You might also meet with prejudice from other people because you are a young parent; but it is important to remember that having a child does not mean you do not have options, and there is a lot of support and help for young parents and their families.

You can talk to your GP about getting help, or you can call a charity that specialises in reproductive health. If you are under 25 you can talk to one of the counsellors at Brook.

You could also call Sexual Health Direct at fpa or the National Childbirth Trust

Pregnancy myths

There are a lot of myths about pregnancy, in terms of when women can or cannot get pregnant. Read on to get the facts.

Myth:

You can’t get pregnant when you have your period.

Fact:

It is definitely possible to get pregnant if you have unprotected sex during your period. This will depend on the length of your menstrual cycle, when you are ovulating and when you had sex. If you have irregular cycles, are not keeping track of the length of your cycle, or have not been trained by a doctor on how to tell when your fertile time is, then it is difficult to know when you might be at risk of pregnancy. For this reason it is best to always use contraception if you do not want to become pregnant.

Myth:

You can’t get pregnant if you have never had a period.

Fact:

Women ovulate approximately two weeks before their period comes, and young girls have especially irregular cycles, so it is definitely possible to get pregnant before you have your first ever period.

Myth:

You can’t get pregnant if you have sex standing up. You can’t get pregnant if you have sex in a bath. You can’t get pregnant on a Tuesday.

Fact:

Regardless of where or how you have sex, once those sperm are inside your body there’s always going to be a possibility of pregnancy.

Myth:

You can’t get pregnant the first time you have sex.

Fact:

Once sperm are inside you, there’s nothing that can be done to get them out so there is always a possibility of pregnancy.

Myth:

You can’t get pregnant if he pulls out before ejaculating.

Fact:

When men have an erection their body produces a fluid called pre-cum, and it is possible that this could contain sperm. This means that even if he pulls out before ejaculating he could still leave sperm behind that could cause a pregnancy. It’s also possible that he will get lost in the moment and not pull out in time.

Myth:

Douching (spraying liquid into your vagina to clean it) can prevent pregnancy.

Fact:

Once the sperm are inside your body there is nothing you can do to get them out.

Myth:

You can’t get pregnant if the girl is on top during sex.

Fact:

If the man’s sperm is inside you, it’s irrelevant what position you are in, gravity will not make any difference.

Myth:

You can’t get pregnant if the woman doesn’t have an orgasm.

Fact:

Orgasm has nothing to do with the ability to conceive.

Myth:

You can’t get pregnant if you pee immediately after sex.

Fact:

The urethra (hole that urine comes out) and vagina are two different holes, so peeing will not change the fact that there is sperm inside the vagina.

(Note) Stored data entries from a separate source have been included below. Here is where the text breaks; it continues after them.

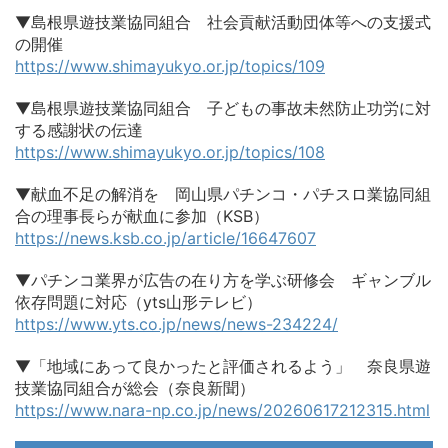
▼島根県遊技業協同組合 社会貢献活動団体等への支援式
の開催
https://www.shimayukyo.or.jp/topics/109
▼島根県遊技業協同組合 子どもの事故未然防止功労に対
する感謝状の伝達
https://www.shimayukyo.or.jp/topics/108
▼献血不足の解消を 岡山県パチンコ・パチスロ業協同組
合の理事長らが献血に参加（KSB）
https://news.ksb.co.jp/article/16647607
▼パチンコ業界が広告の在り方を学ぶ研修会 ギャンブル
依存問題に対応（yts山形テレビ）
https://www.yts.co.jp/news/news-234224/
▼「地域にあって良かったと評価されるよう」 奈良県遊
技業協同組合が総会（奈良新聞）
https://www.nara-np.co.jp/news/20260617212315.html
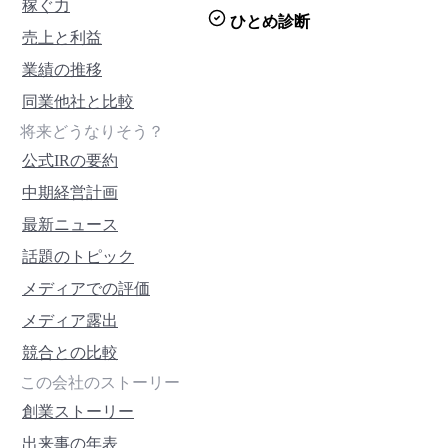
稼ぐ力
ひとめ診断
売上と利益
業績の推移
同業他社と比較
将来どうなりそう？
公式IRの要約
中期経営計画
最新ニュース
話題のトピック
メディアでの評価
メディア露出
競合との比較
この会社のストーリー
創業ストーリー
出来事の年表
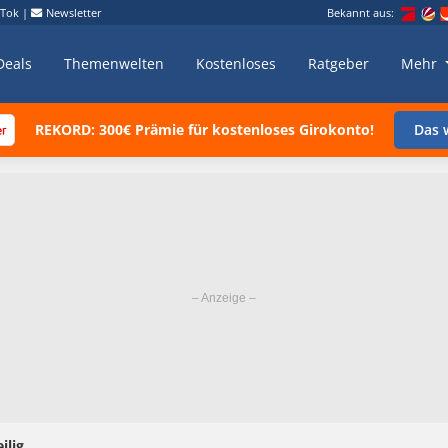
kTok
|
Newsletter
Bekannt aus:
Deals
Themenwelten
Kostenloses
Ratgeber
Mehr
REKORD: 300€ Prämie für kostenloses Girokonto!
Das w
ilig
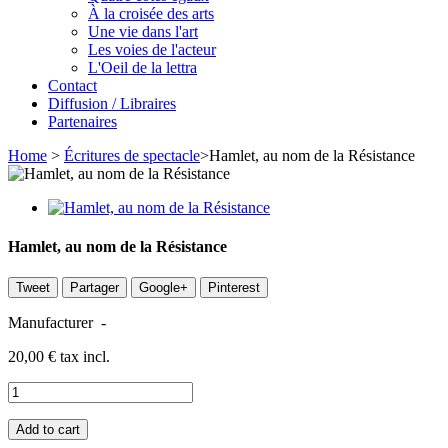
À la croisée des arts
Une vie dans l'art
Les voies de l'acteur
L'Oeil de la lettra
Contact
Diffusion / Libraires
Partenaires
Home
>
Écritures de spectacle
>
Hamlet, au nom de la Résistance
Hamlet, au nom de la Résistance
Tweet
Partager
Google+
Pinterest
Manufacturer
-
20,00 €
tax incl.
Add to cart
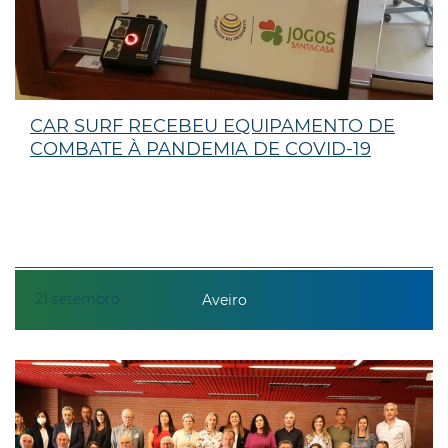
CAR SURF RECEBEU EQUIPAMENTO DE
COMBATE À PANDEMIA DE COVID-19
21
setembro
Aveiro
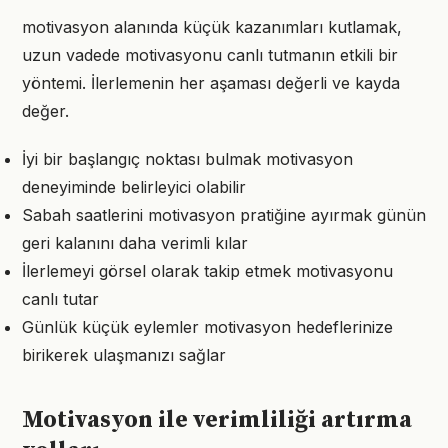
motivasyon alanında küçük kazanımları kutlamak,
uzun vadede motivasyonu canlı tutmanın etkili bir
yöntemi. İlerlemenin her aşaması değerli ve kayda
değer.
İyi bir başlangıç noktası bulmak motivasyon
deneyiminde belirleyici olabilir
Sabah saatlerini motivasyon pratiğine ayırmak günün
geri kalanını daha verimli kılar
İlerlemeyi görsel olarak takip etmek motivasyonu
canlı tutar
Günlük küçük eylemler motivasyon hedeflerinize
birikerek ulaşmanızı sağlar
Motivasyon ile verimliliği artırma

Essentially, no matter what the circumstance, how long you have sex, what position you have it in, or where you do it, every time you have sex without a condom (with or without the boy ejaculating) there is always a possibility for you to get pregnant.

If you want to know how pregnancy really happens, read our contraception page.

For these reasons it is best to always use some form of contraception if you do not want to have a baby. It is also important to keep in mind that unprotected sex is a good way to catch a sexually transmitted infection. Condoms are the only form of contraception that can prevent pregnancy and also help prevent the transmission of many infections, including HIV.